-- Opdracht --
Neem letterlijk de regels over vanaf de regel met "- [Managarm](https://managarm.org) - Pragmatic" tot en met het einde van de vermeldingen hieronder. Laat de afbeeldingen weg uit je antwoord.

[Opgeslagen gegevensvermeldingen]
++++++++++
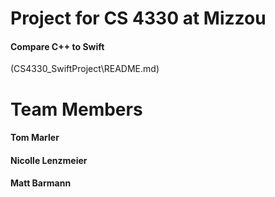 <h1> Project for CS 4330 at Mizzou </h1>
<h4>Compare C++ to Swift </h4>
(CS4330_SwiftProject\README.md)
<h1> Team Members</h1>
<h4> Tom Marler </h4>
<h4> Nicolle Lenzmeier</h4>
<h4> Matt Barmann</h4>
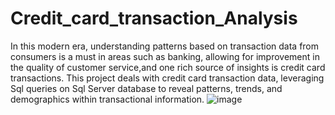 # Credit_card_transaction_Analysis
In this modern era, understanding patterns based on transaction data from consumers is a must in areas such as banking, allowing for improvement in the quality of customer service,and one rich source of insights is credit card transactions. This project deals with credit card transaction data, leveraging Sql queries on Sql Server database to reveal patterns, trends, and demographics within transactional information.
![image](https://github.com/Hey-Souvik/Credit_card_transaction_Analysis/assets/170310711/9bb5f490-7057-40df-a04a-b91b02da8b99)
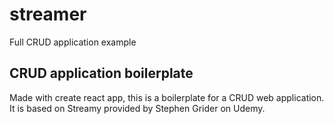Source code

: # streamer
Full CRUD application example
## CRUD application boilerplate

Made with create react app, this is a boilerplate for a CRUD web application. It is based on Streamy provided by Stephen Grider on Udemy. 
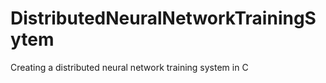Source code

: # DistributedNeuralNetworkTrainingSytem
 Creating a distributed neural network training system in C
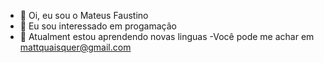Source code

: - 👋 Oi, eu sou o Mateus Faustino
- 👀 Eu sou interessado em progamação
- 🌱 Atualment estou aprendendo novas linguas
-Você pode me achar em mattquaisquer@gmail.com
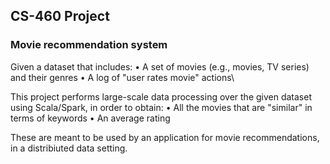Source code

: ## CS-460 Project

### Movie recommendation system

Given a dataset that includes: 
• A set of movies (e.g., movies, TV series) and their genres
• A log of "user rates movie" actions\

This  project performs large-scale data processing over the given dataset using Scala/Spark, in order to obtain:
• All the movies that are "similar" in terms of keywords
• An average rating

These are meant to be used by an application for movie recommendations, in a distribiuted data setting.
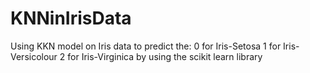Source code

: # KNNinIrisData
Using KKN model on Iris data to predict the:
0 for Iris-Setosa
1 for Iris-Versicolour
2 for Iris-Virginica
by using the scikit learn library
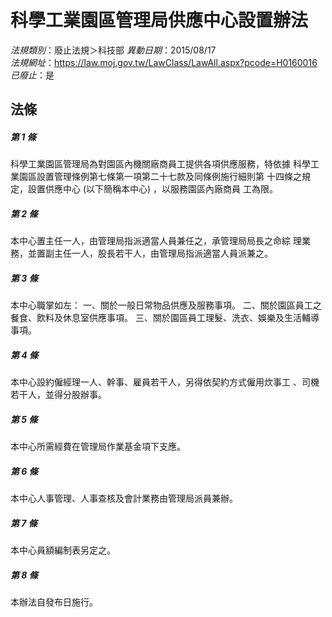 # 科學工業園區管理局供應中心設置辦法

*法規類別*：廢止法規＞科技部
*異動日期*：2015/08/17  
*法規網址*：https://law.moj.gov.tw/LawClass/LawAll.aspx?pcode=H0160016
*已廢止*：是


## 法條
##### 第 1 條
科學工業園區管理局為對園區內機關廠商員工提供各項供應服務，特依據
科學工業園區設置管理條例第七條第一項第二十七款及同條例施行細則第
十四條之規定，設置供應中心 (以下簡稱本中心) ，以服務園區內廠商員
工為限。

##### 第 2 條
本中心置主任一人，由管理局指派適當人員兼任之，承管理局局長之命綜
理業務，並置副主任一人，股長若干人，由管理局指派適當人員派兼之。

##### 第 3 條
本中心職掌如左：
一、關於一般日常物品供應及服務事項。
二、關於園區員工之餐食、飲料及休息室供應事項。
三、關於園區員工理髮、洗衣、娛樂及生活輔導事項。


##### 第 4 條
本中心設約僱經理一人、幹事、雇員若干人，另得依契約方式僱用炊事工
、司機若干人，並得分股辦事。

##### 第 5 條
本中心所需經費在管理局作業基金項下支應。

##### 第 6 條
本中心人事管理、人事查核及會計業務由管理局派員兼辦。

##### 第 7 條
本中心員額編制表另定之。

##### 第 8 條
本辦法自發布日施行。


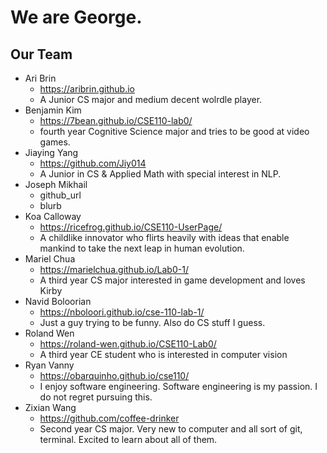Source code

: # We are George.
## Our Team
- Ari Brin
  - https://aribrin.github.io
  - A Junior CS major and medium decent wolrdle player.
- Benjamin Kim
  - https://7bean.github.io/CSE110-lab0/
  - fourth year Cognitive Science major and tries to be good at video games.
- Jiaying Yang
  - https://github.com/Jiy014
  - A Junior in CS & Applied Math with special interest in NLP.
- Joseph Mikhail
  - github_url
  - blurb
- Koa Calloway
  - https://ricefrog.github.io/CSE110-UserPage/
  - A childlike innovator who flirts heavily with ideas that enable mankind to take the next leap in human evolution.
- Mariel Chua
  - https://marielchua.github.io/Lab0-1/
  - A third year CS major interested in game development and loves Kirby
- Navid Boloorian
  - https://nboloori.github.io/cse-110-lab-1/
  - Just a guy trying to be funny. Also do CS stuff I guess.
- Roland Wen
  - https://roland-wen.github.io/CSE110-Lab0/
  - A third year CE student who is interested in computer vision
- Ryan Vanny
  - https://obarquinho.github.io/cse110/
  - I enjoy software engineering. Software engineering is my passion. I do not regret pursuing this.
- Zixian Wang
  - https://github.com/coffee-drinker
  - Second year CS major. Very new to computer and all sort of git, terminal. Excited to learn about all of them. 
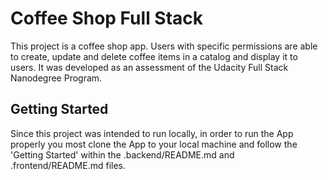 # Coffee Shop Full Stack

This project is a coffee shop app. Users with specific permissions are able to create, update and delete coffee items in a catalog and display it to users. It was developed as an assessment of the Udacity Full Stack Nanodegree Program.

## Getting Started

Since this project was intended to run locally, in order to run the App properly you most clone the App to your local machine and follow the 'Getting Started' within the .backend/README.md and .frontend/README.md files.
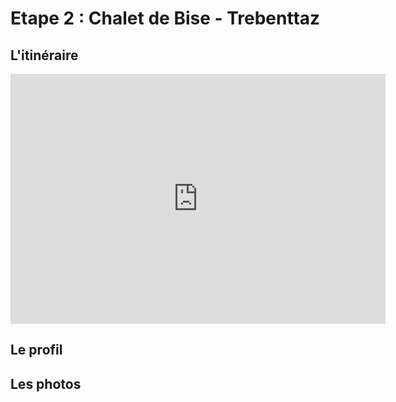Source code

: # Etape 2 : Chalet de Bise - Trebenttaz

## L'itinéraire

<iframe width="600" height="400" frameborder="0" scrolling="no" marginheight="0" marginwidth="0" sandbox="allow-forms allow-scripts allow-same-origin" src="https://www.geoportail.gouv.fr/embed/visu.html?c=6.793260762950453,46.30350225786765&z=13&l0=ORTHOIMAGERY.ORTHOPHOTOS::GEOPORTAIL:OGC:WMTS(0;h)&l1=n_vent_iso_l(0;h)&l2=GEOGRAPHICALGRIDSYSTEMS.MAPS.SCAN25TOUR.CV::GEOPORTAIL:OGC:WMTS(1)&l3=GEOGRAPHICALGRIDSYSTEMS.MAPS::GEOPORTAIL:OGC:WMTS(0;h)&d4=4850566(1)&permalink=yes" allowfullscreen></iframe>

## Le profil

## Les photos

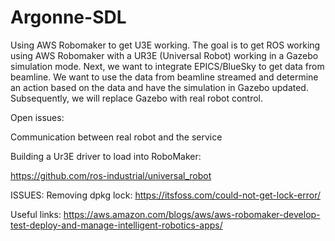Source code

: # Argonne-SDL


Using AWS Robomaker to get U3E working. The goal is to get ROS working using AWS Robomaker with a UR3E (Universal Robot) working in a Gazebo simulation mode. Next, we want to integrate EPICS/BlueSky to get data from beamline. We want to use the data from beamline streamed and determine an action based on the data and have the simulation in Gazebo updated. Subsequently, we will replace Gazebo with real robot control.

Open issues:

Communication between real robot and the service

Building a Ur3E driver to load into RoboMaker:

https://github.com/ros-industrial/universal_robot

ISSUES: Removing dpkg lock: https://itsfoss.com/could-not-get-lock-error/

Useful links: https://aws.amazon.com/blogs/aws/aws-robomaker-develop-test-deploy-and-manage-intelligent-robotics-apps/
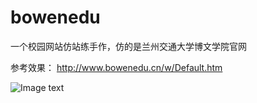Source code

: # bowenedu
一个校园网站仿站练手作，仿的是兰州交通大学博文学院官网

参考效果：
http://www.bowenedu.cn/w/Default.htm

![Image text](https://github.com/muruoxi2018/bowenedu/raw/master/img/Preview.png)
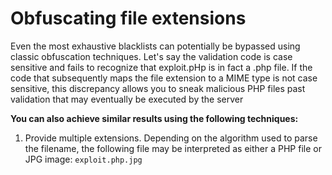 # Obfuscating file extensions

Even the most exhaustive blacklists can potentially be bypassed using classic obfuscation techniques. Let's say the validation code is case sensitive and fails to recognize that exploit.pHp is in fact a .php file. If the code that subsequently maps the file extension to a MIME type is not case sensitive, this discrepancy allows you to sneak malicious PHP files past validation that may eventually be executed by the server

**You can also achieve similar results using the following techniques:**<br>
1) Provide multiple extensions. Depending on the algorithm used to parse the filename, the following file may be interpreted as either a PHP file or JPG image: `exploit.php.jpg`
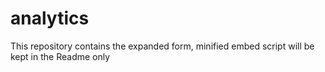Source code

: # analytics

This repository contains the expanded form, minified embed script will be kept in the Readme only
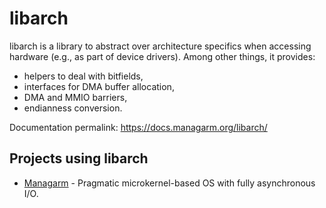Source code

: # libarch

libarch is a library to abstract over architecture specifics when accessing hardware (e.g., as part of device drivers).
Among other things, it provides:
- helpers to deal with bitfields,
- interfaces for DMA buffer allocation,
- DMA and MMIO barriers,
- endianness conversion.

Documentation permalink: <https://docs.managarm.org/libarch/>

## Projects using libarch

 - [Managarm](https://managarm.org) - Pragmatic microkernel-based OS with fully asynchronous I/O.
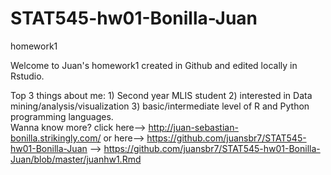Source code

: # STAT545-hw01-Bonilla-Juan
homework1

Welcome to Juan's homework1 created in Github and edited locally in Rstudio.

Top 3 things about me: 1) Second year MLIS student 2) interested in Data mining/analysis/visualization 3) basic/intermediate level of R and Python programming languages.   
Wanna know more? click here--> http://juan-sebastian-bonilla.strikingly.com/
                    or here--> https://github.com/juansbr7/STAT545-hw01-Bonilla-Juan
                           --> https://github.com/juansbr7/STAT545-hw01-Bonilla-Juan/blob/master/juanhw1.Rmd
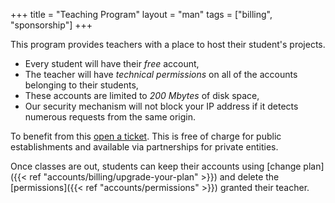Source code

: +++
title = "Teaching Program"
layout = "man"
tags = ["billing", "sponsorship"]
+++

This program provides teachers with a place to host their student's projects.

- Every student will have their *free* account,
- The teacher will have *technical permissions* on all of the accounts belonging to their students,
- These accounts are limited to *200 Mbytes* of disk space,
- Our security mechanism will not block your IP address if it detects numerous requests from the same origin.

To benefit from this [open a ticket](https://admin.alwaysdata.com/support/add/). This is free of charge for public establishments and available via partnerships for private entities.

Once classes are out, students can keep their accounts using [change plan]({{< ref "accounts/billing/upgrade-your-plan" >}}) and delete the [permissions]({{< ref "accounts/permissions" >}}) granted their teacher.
++++++++++
-- Uitwerking opdracht --
 - [Managarm](https://managarm.org) - Pragmatic microkernel-based OS with fully asynchronous I/O.
Source code

: # STAT545-hw01-Bonilla-Juan
homework1

Welcome to Juan's homework1 created in Github and edited locally in Rstudio.

Top 3 things about me: 1) Second year MLIS student 2) interested in Data mining/analysis/visualization 3) basic/intermediate level of R and Python programming languages.   
Wanna know more? click here--> http://juan-sebastian-bonilla.strikingly.com/
                    or here--> https://github.com/juansbr7/STAT545-hw01-Bonilla-Juan
                           --> https://github.com/juansbr7/STAT545-hw01-Bonilla-Juan/blob/master/juanhw1.Rmd
Source code

: +++
title = "Teaching Program"
layout = "man"
tags = ["billing", "sponsorship"]
+++

This program provides teachers with a place to host their student's projects.

- Every student will have their *free* account,
- The teacher will have *technical permissions* on all of the accounts belonging to their students,
- These accounts are limited to *200 Mbytes* of disk space,
- Our security mechanism will not block your IP address if it detects numerous requests from the same origin.

To benefit from this [open a ticket](https://admin.alwaysdata.com/support/add/). This is free of charge for public establishments and available via partnerships for private entities.

Once classes are out, students can keep their accounts using [change plan]({{< ref "accounts/billing/upgrade-your-plan" >}}) and delete the [permissions]({{< ref "accounts/permissions" >}}) granted their teacher.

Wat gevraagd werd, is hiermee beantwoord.